▸ RECORDS TO USE:
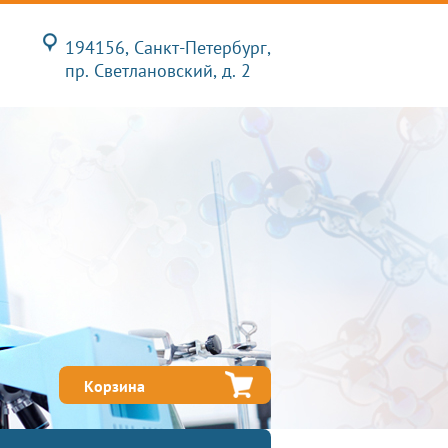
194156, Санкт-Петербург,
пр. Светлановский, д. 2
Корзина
* * *
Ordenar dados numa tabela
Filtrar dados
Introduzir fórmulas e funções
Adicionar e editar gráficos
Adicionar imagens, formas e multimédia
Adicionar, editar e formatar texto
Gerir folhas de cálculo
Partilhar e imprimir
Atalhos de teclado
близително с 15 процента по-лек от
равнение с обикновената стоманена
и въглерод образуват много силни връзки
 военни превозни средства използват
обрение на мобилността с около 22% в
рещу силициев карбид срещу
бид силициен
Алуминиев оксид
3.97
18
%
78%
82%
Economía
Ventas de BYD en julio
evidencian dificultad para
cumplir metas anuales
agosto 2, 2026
* * *
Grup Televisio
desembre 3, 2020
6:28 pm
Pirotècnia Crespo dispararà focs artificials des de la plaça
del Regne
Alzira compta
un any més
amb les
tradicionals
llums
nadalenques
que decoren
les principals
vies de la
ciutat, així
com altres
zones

▸ WORK TASK: Search the material for the string "dados" and show every line that has it.

▸ RESPONSE FOR THIS EXERCISE:
Ordenar dados numa tabela
Filtrar dados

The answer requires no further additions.